Use of online gambling affiliates is, so far, much lower than in Europe as operators compete on television, one executive said.

The betting companies themselves are chalking up huge losses as they chase market share.

Last year, DraftKings more than doubled its revenue, to $1.3bn, but it lost $1.5bn.

There has been pullback, with Wynn Resorts looking to sell its sports-betting unit and others promising to curb spending.

Any move away from “irrational” TV spending should benefit affiliates, who can master performance marketing, that is, pay for showing results, the executives said.

“People are already starting to complain, especially in places like New Jersey, about the number of ads on sports betting,” said Michael Daly, CEO of Catena Media.

“This is a very, very young market,” said Jai Maw, president of Betting Hero, part of American Affiliate. “They don’t know what over-under is, they don’t know how to build a parlay.”

“Sports betting 101 is going to work for a long time,” he said.

Maw and Daly were speaking on a panel at iGB Affiliate London Conference on Wednesday (April 13), held alongside ICE London 2022 at the ExCel Centre.

So-called prop bets, or novelty bets, are becoming popular, but Americans seem to prefer bets that are fun, such as on the color of the Gatorade at the Super Bowl, said Daly.

They like bets they can talk about with their friends, he said.

One popular but very simple in-play bet during basketball games is called “2 or 3”, Maw said.

That is, will the next basket be a two-pointer or a three-pointer?

It can be played over and over during a game, which makes it “very similar psychologically to roulette”, he said.

DraftKings has a game called “Rocket”, in which to win, a player has to bail out of a rocket before it explodes.

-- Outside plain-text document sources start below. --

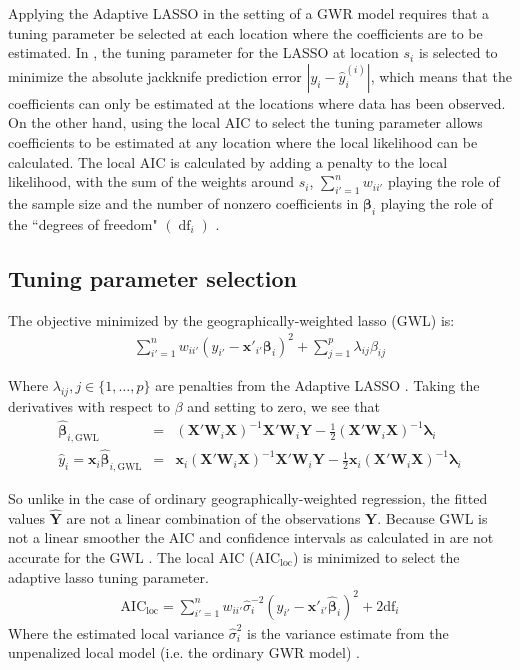 \documentclass[authoryear, review, 11pt]{elsarticle}
\DeclareMathOperator*{\df}{\mbox{df}}
\begin{document}
	Applying the Adaptive LASSO in the setting of a GWR model requires that a tuning parameter be selected at each location where the coefficients are to be estimated. In \cite{Wheeler:2009}, the tuning parameter for the LASSO at location $s_i$ is selected to minimize the absolute jackknife prediction error $|y_i - \hat{y}_i^{(i)}|$, which means that the coefficients can only be estimated at the locations where data has been observed. On the other hand, using the local AIC to select the tuning parameter allows coefficients to be estimated at any location where the local likelihood can be calculated. The local AIC is calculated by adding a penalty to the local likelihood, with the sum of the weights around $s_i$, $\sum_{i'=1}^n w_{ii'}$ playing the role of the sample size and the number of nonzero coefficients in $\bm{\beta}_i$ playing the role of the ``degrees of freedom" $\left( \df_i \right)$ \citep{Zou:2007}.\\

	\subsection{Tuning parameter selection}
	The objective minimized by the geographically-weighted lasso (GWL) is:	
	\begin{eqnarray}
		\sum_{i'=1}^n w_{ii'} \left(y_{i'} - \bm{x}'_{i'} \bm{\beta}_i \right)^2 + \sum_{j=1}^p \lambda_{ij} \beta_{ij}
	\end{eqnarray}
	
	Where $\lambda_{ij}, j \in \{1, \dots, p\}$ are penalties from the Adaptive LASSO \citep{Zou:2006}. Taking the derivatives with respect to $\beta$ and setting to zero, we see that
	\begin{eqnarray}
		\hat{\bm{\beta}}_{i, \mbox{GWL}} &=& \left( \bm{X}'\bm{W}_i\bm{X} \right)^{-1}  \bm{X}'\bm{W}_i\bm{Y}  - \frac{1}{2} \left(\bm{X}'\bm{W}_i\bm{X} \right)^{-1} \bm{\lambda}_i\\
		\hat{y}_i = \bm{x}_i \hat{\bm{\beta}}_{i, \mbox{GWL}} &=&  \bm{x}_i \left( \bm{X}'\bm{W}_i\bm{X} \right)^{-1}  \bm{X}'\bm{W}_i\bm{Y}  - \frac{1}{2} \bm{x}_i \left(\bm{X}'\bm{W}_i\bm{X} \right)^{-1} \bm{\lambda}_i
	\end{eqnarray}
	
	So unlike in the case of ordinary geographically-weighted regression, the fitted values $\hat{\bm{Y}}$ are not a linear combination of the observations $\bm{Y}$. Because GWL is not a linear smoother the AIC and confidence intervals as calculated in \cite{Fotheringham:2002} are not accurate for the GWL \citep{Zou:2006}. The local AIC ($\mbox{AIC}_{\mbox{loc}}$) is minimized to select the adaptive lasso tuning parameter.
	\begin{eqnarray}
		\mbox{AIC}_{\mbox{loc}} = \sum_{i'=1}^n w_{ii'} \hat{\sigma}_i^{-2} \left( y_{i'} - \bm{x}'_{i'} \hat{\bm{\beta}}_i \right)^2 + 2 \mbox{df}_i
	\end{eqnarray}	
	Where the estimated local variance $\hat{\sigma}_i^2$ is the variance estimate from the unpenalized local model (i.e. the ordinary GWR model) \citep{Zou:2007}.\\
	 
\end{document}
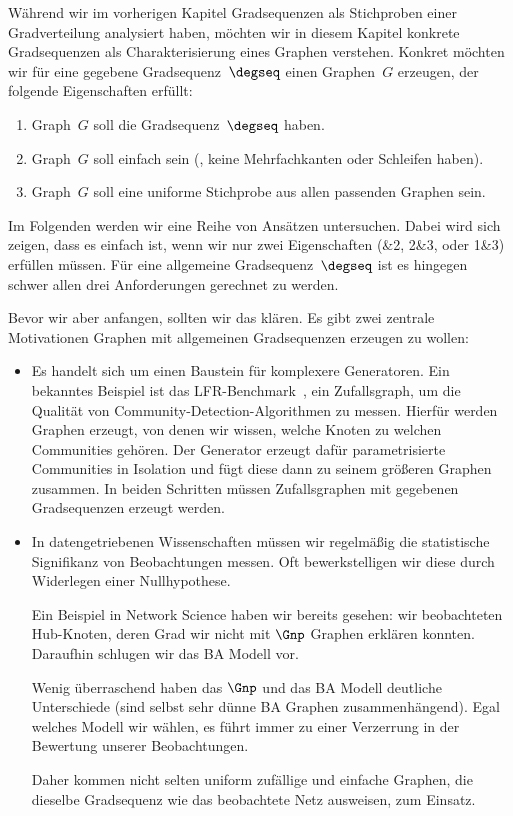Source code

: Während wir im vorherigen Kapitel Gradsequenzen als Stichproben einer Gradverteilung analysiert haben, möchten wir in diesem Kapitel konkrete Gradsequenzen als Charakterisierung eines Graphen verstehen.
Konkret möchten wir für eine gegebene Gradsequenz~$\degseq$ einen Graphen~$G$ erzeugen, der folgende Eigenschaften erfüllt:
\begin{enumerate}
    \item Graph~$G$ soll die Gradsequenz~$\degseq$ haben.
    \item Graph~$G$ soll einfach sein (\dh, keine Mehrfachkanten oder Schleifen haben).
    \item Graph~$G$ soll eine uniforme Stichprobe aus allen passenden Graphen sein.
\end{enumerate}

Im Folgenden werden wir eine Reihe von Ansätzen untersuchen.
Dabei wird sich zeigen, dass es einfach ist, wenn wir nur zwei Eigenschaften (\&2, 2\&3, oder 1\&3) erfüllen müssen.
Für eine allgemeine Gradsequenz~$\degseq$ ist es hingegen schwer allen drei Anforderungen gerechnet zu werden.

Bevor wir aber anfangen, sollten wir das  klären.
Es gibt zwei zentrale Motivationen Graphen mit allgemeinen Gradsequenzen erzeugen zu wollen:
\begin{itemize}
    \item
          Es handelt sich um einen Baustein für komplexere Generatoren.
          Ein bekanntes Beispiel ist das LFR-Benchmark~\cite{lancichinetti2008benchmark}, ein Zufallsgraph, um die Qualität von Community-Detection-Algorithmen zu messen.
          Hierfür werden Graphen erzeugt, von denen wir wissen, welche Knoten zu welchen Communities gehören.
          Der Generator erzeugt dafür parametrisierte Communities in Isolation und fügt diese dann zu seinem größeren Graphen zusammen.
          In beiden Schritten müssen Zufallsgraphen mit gegebenen Gradsequenzen erzeugt werden.

    \item
          In datengetriebenen Wissenschaften müssen wir regelmäßig die statistische Signifikanz von Beobachtungen messen.
          Oft bewerkstelligen wir diese durch Widerlegen einer Nullhypothese.

          Ein Beispiel in Network Science haben wir bereits gesehen:
          wir beobachteten Hub-Knoten, deren Grad wir nicht mit $\Gnp$ Graphen erklären konnten.
          Daraufhin schlugen wir das BA Modell vor.

          Wenig überraschend haben das $\Gnp$ und das BA Modell deutliche Unterschiede (\zB sind selbst sehr dünne BA Graphen zusammenhängend).
          Egal welches Modell wir wählen, es führt immer zu einer Verzerrung in der Bewertung unserer Beobachtungen.

          Daher kommen nicht selten uniform zufällige und einfache Graphen, die dieselbe Gradsequenz wie das beobachtete Netz ausweisen, zum Einsatz.
\end{itemize}

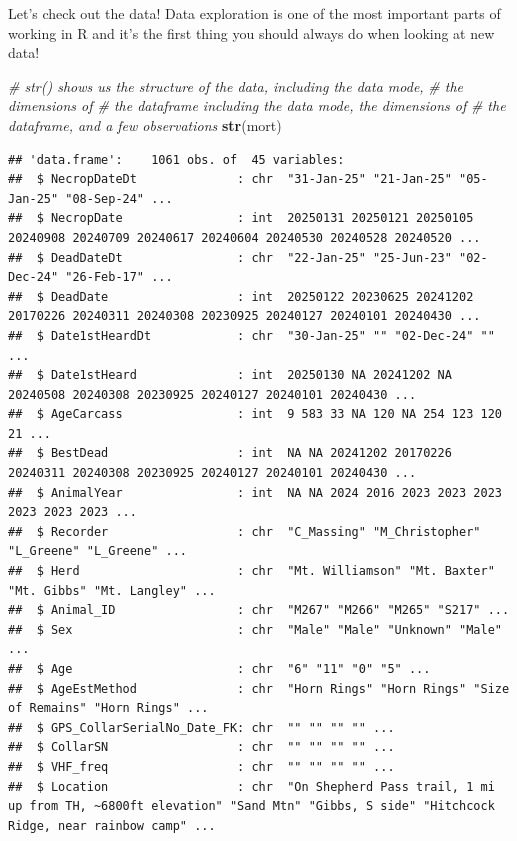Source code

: \documentclass[
]{book}
\newenvironment{Shaded}{\begin{snugshade}}{\end{snugshade}}
\newcommand{\CommentTok}[1]{\textcolor[rgb]{0.56,0.35,0.01}{\textit{#1}}}
\newcommand{\FunctionTok}[1]{\textcolor[rgb]{0.13,0.29,0.53}{\textbf{#1}}}
\newcommand{\NormalTok}[1]{#1}
\begin{document}
Let's check out the data! Data exploration is one of the most important parts of working in R and it's the first thing you should always do when looking at new data!

\begin{Shaded}
\begin{Highlighting}[]
\CommentTok{\# str() shows us the structure of the data, including the data mode, }
\CommentTok{\# the dimensions of \# the dataframe including the data mode, the dimensions of }
\CommentTok{\# the dataframe, and a few observations}
\FunctionTok{str}\NormalTok{(mort)  }
\end{Highlighting}
\end{Shaded}

\begin{verbatim}
## 'data.frame':    1061 obs. of  45 variables:
##  $ NecropDateDt              : chr  "31-Jan-25" "21-Jan-25" "05-Jan-25" "08-Sep-24" ...
##  $ NecropDate                : int  20250131 20250121 20250105 20240908 20240709 20240617 20240604 20240530 20240528 20240520 ...
##  $ DeadDateDt                : chr  "22-Jan-25" "25-Jun-23" "02-Dec-24" "26-Feb-17" ...
##  $ DeadDate                  : int  20250122 20230625 20241202 20170226 20240311 20240308 20230925 20240127 20240101 20240430 ...
##  $ Date1stHeardDt            : chr  "30-Jan-25" "" "02-Dec-24" "" ...
##  $ Date1stHeard              : int  20250130 NA 20241202 NA 20240508 20240308 20230925 20240127 20240101 20240430 ...
##  $ AgeCarcass                : int  9 583 33 NA 120 NA 254 123 120 21 ...
##  $ BestDead                  : int  NA NA 20241202 20170226 20240311 20240308 20230925 20240127 20240101 20240430 ...
##  $ AnimalYear                : int  NA NA 2024 2016 2023 2023 2023 2023 2023 2023 ...
##  $ Recorder                  : chr  "C_Massing" "M_Christopher" "L_Greene" "L_Greene" ...
##  $ Herd                      : chr  "Mt. Williamson" "Mt. Baxter" "Mt. Gibbs" "Mt. Langley" ...
##  $ Animal_ID                 : chr  "M267" "M266" "M265" "S217" ...
##  $ Sex                       : chr  "Male" "Male" "Unknown" "Male" ...
##  $ Age                       : chr  "6" "11" "0" "5" ...
##  $ AgeEstMethod              : chr  "Horn Rings" "Horn Rings" "Size of Remains" "Horn Rings" ...
##  $ GPS_CollarSerialNo_Date_FK: chr  "" "" "" "" ...
##  $ CollarSN                  : chr  "" "" "" "" ...
##  $ VHF_freq                  : chr  "" "" "" "" ...
##  $ Location                  : chr  "On Shepherd Pass trail, 1 mi up from TH, ~6800ft elevation" "Sand Mtn" "Gibbs, S side" "Hitchcock Ridge, near rainbow camp" ...

\end{verbatim}
\end{document}
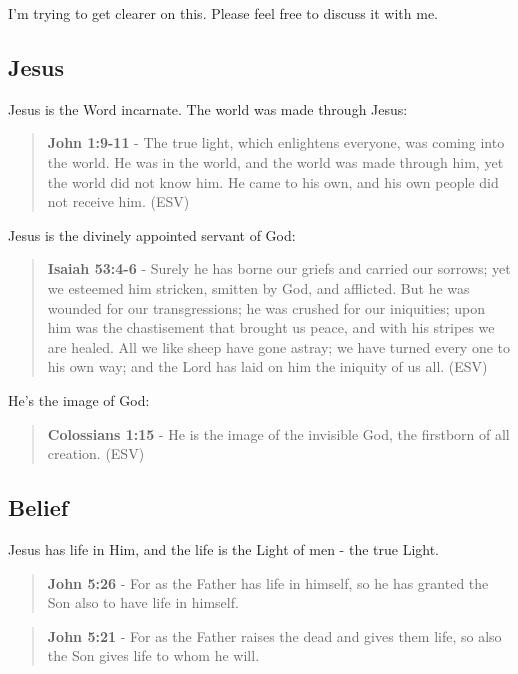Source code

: \documentclass[11pt]{article}
\begin{document}
I'm trying to get clearer on this.
Please feel free to discuss it with me.

\subsection{Jesus}
\label{sec:org7417f2d}
Jesus is the Word incarnate. The world was made through Jesus:

\begin{quote}
\textbf{John 1:9-11} - The true light, which enlightens everyone, was coming into the world. He was in the world, and the world was made through him, yet the world did not know him. He came to his own, and his own people did not receive him. (ESV)
\end{quote}

Jesus is the divinely appointed servant of God:

\begin{quote}
\textbf{Isaiah 53:4-6} - Surely he has borne our griefs and carried our sorrows; yet we esteemed him stricken, smitten by God, and afflicted. But he was wounded for our transgressions; he was crushed for our iniquities; upon him was the chastisement that brought us peace, and with his stripes we are healed. All we like sheep have gone astray; we have turned every one to his own way; and the Lord has laid on him the iniquity of us all. (ESV)
\end{quote}

He's the image of God:

\begin{quote}
\textbf{Colossians 1:15} - He is the image of the invisible God, the firstborn of all creation. (ESV)
\end{quote}

\subsection{Belief}
\label{sec:org875f7a4}
Jesus has life in Him, and the life is the Light of men - the true Light.

\begin{quote}
\textbf{John 5:26} - For as the Father has life in himself, so he has granted the Son also to have life in himself.
\end{quote}

\begin{quote}
\textbf{John 5:21} - For as the Father raises the dead and gives them life, so also the Son gives life to whom he will.
\end{quote}
\end{document}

“It’s stupid but it works,” he said.

In the U.S., affiliates are almost uniformly paid per player acquired, rather than through revenue sharing, as is prevalent in Europe, the executives said.

So far, unlike Europe, lifetime values of players have been too hard to predict, Maw said.

There has already been consolidation among affiliates — Betting Hero, part of American Affiliate, was itself acquired last November by Canada’s FansUnite.

But start-ups looking to juice revenue rapidly in order to be sold may be disappointed, Daly said.

“Coming over, building something quick and flipping it, that’s over,” he said.